Ecol Evol. 2020 Jul 11;10(15):8299-8312. doi: 10.1002/ece3.6537. eCollection 2020 Aug.


Cornus kousa (Asian dogwood), an East Asia native tree, is the most economically important species of the dogwood genus, owing to its desirable horticultural traits and ability to hybridize with North America-native dogwoods. To assess the species genetic diversity and to better inform the ongoing and future breeding efforts, we assembled an herbarium and arboretum collection of 131 noncultivated C. kousa specimens. Genotyping and capillary electrophoresis analyses of our C. kousa collection with the newly developed genic and published nuclear genomic microsatellites permitted assessment of genetic diversity and evolutionary history of the species. Regardless of the microsatellite type used, the study yielded generally similar insights into the C. kousa diversity with subtle differences deriving from and underlining the marker used. The accrued evidence pointed to the species distinct genetic pools related to the plant country of origin. This can be helpful in the development of the commercial cultivars for this important ornamental crop with increased pyramided utility traits.

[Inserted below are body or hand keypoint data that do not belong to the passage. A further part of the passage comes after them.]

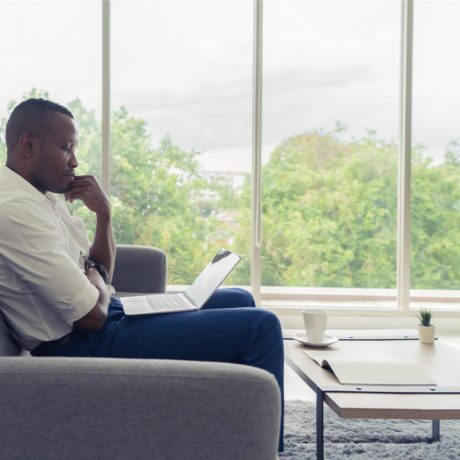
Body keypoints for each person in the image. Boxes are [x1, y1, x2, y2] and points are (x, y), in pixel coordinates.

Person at [0, 98, 284, 451]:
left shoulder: (40, 199)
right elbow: (92, 314)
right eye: (66, 148)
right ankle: (266, 449)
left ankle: (231, 417)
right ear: (27, 145)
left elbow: (98, 270)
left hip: (104, 321)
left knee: (239, 298)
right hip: (80, 344)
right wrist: (95, 276)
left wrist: (104, 215)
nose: (74, 161)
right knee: (262, 327)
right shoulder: (13, 210)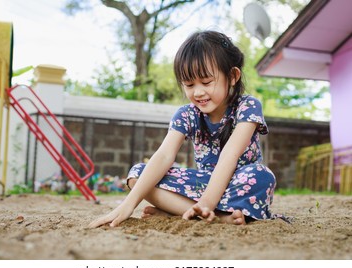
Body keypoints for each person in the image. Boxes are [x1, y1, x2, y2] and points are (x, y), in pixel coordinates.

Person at [89, 30, 279, 228]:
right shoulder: (186, 114)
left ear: (232, 76)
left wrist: (207, 202)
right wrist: (128, 204)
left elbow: (230, 155)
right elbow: (164, 156)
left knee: (261, 175)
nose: (198, 92)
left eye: (206, 82)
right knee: (138, 175)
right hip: (203, 185)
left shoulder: (248, 106)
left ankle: (187, 210)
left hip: (238, 185)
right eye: (189, 84)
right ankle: (216, 216)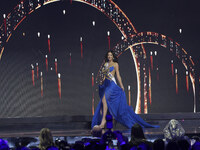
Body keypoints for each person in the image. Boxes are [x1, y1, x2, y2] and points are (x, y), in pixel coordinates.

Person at [91, 51, 159, 129]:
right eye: (108, 55)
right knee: (107, 104)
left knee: (104, 100)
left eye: (111, 55)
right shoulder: (106, 65)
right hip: (106, 84)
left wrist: (122, 86)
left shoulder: (115, 64)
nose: (109, 56)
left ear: (113, 57)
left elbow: (118, 76)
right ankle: (108, 124)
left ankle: (103, 122)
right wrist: (102, 82)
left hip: (112, 84)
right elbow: (105, 75)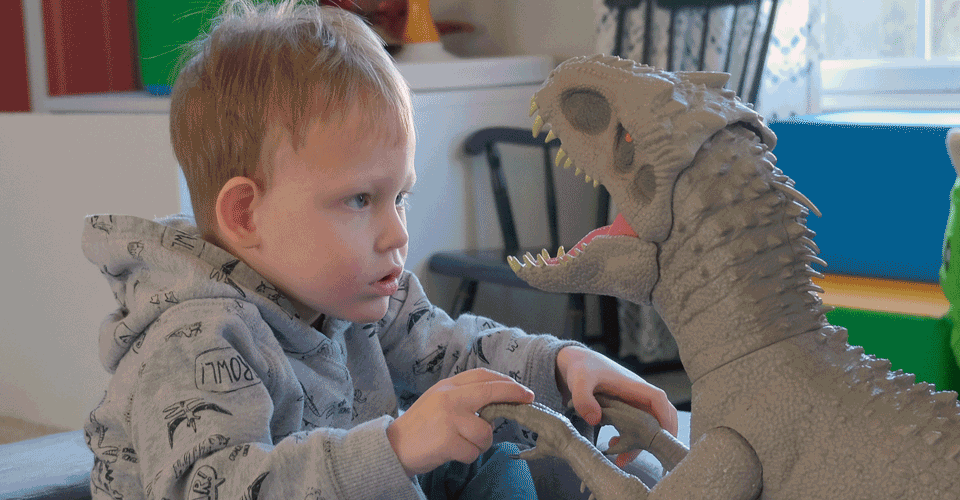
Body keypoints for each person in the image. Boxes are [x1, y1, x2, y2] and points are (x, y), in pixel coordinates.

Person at [80, 1, 678, 498]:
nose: (397, 234)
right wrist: (395, 448)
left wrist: (562, 366)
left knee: (559, 464)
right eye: (360, 199)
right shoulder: (195, 340)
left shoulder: (361, 296)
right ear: (245, 214)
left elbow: (455, 353)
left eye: (402, 198)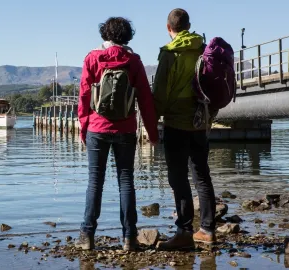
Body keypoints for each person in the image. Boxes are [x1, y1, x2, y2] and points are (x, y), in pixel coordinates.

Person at [75, 17, 159, 251]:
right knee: (126, 181)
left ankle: (87, 236)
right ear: (127, 36)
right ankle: (130, 238)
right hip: (126, 128)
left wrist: (84, 127)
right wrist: (152, 133)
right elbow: (145, 100)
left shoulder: (92, 58)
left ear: (105, 34)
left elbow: (83, 97)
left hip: (97, 128)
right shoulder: (134, 61)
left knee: (95, 182)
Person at [152, 8, 216, 250]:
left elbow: (159, 93)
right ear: (188, 26)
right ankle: (208, 230)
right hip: (200, 122)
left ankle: (184, 231)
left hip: (176, 123)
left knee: (178, 177)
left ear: (169, 28)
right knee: (202, 174)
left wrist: (151, 123)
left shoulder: (169, 53)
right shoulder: (203, 47)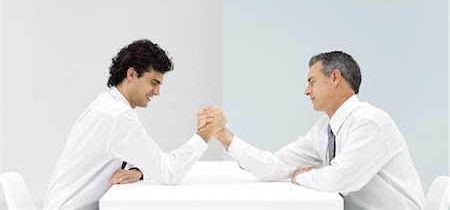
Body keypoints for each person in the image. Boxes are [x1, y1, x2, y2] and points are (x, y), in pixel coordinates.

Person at [208, 51, 426, 210]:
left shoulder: (370, 123)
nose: (306, 91)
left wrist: (304, 176)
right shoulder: (324, 129)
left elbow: (341, 179)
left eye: (311, 82)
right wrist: (223, 135)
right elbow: (274, 166)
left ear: (335, 78)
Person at [44, 39, 226, 210]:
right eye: (153, 83)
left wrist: (139, 171)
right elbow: (169, 171)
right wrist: (206, 133)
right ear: (131, 74)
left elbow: (136, 158)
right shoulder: (118, 116)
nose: (157, 92)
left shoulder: (107, 104)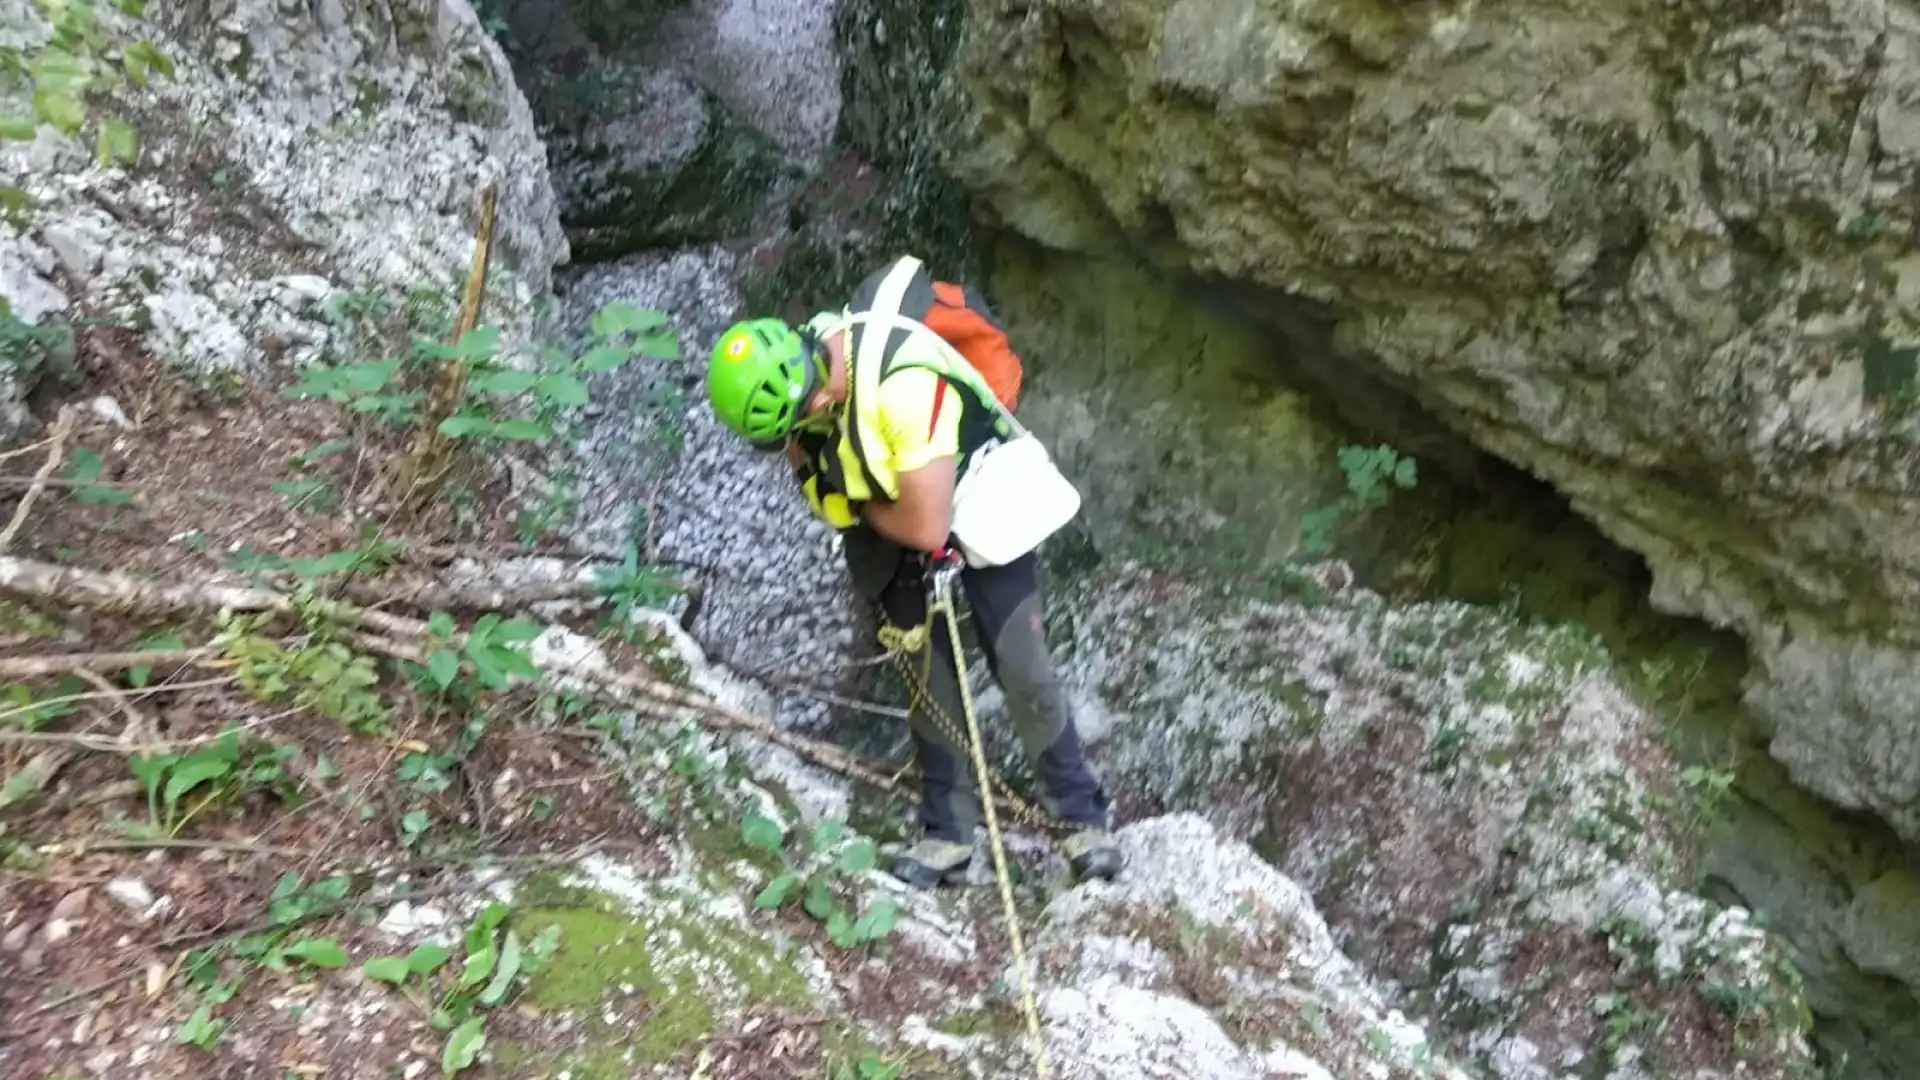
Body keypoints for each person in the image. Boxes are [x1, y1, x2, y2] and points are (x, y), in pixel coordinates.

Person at [702, 255, 1123, 889]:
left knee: (1022, 665)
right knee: (926, 687)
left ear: (811, 367)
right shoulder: (803, 407)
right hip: (887, 518)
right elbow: (832, 485)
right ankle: (947, 836)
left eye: (806, 412)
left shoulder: (899, 382)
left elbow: (926, 525)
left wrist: (858, 504)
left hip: (976, 499)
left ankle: (1081, 822)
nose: (801, 432)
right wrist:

Analyses of the C. kousa evolutionary history using the accrued genotyping datasets pointed to an unsampled ancestor population, possibly now extinct, as per the phylogeography of the region. To our knowledge, there are few studies utilizing the same gDNA collection to compare performance of genomic and genic microsatellites. This is the first detailed report on C. kousa species diversity and evolutionary history inference.

Keywords: dogwoods; evolutionary history; plant species diversity; population genetics.